Oxygen doped graphite carbon nitride as efficient metal-free catalyst for peroxymonosulfate activation: Performance, mechanism and theoretical calculation

In this study, oxygen-doped graphitic carbon nitride (g-C 3 N 4 ), named O-g-C 3 N 4, was successfully fabricated and characterized, and its performance in activating peroxymonosulfate (PMS, HSO 5 − ) for the removal of phenol, 2,4-dichlorophenol (2,4-DCP), bisphenol A (BPA), rhodamine B (RhB), reactive brilliant blue (RBB) and acid orange 7 (AO7) was evaluated. The catalytic performance of O-g-C 3 N 4 for AO7 removal increased by 14 times compared to g-C 3 N 4. In the presence of 0.2 g L −1 O-g-C 3 N 4, 3.5 mM PMS at natural pH 5.8, 96.4% of AO7 could be removed in 60 min, reduced toxicity of the treated AO7 solution was obtained, and the mineralization efficiency was 47.2% within 120 min. Density functional theory (DFT) calculations showed that the charge distribution changed after oxygen doping, and PMS was more readily adsorbed by O-g-C 3 N 4 with the adsorption energy (E ads ) of −0.855 kcal/mol than that of the pristine g-C 3 N 4 (E ads : −0.305 kcal/mol).
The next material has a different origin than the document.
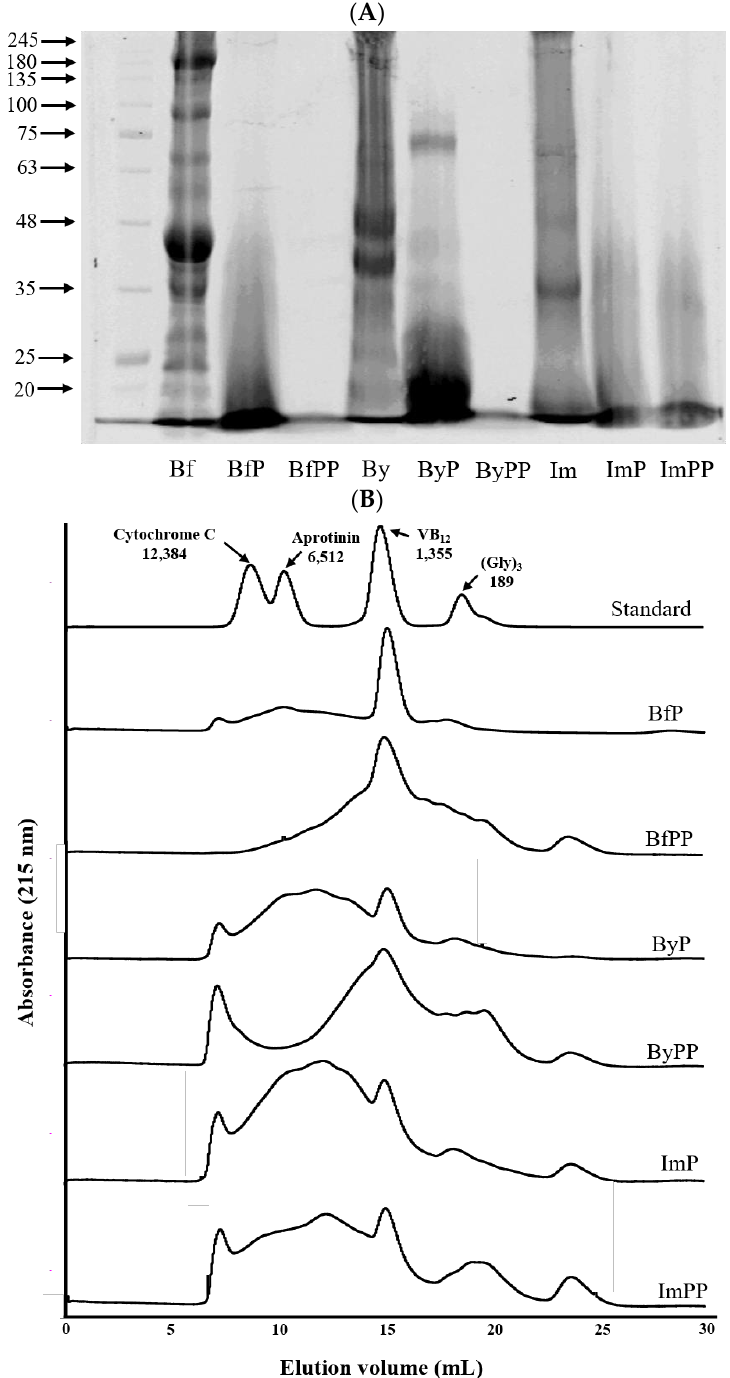
Figure 1. SDS-PAGE ( A ) and size exclusion chromatogram ( B ) of beef and PBMA hydrolysates. Bf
Mechanism investigation implied that AO7 was primarily removed by the sulfate radicals (SO 4 •− ) and hydroxyl radicals ( • OH) on the surface of O-g-C 3 N 4, but the role of singlet oxygen ( 1 O 2 ) to AO7 elimination was negligible. The results of cyclic experiments and catalyst characterization after reaction confirmed the favorable catalytic activity and structural stability of O-g-C 3 N 4 particles. Furthermore, the O-g-C 3 N 4 /PMS system was very resistant to most of the environmental impacts, and AO7 removal was still acceptable in natural water environment. This study may provide an efficient metal-free carbonaceous activator with low dosage for PMS activation to remove recalcitrant organic pollutants (ROPs).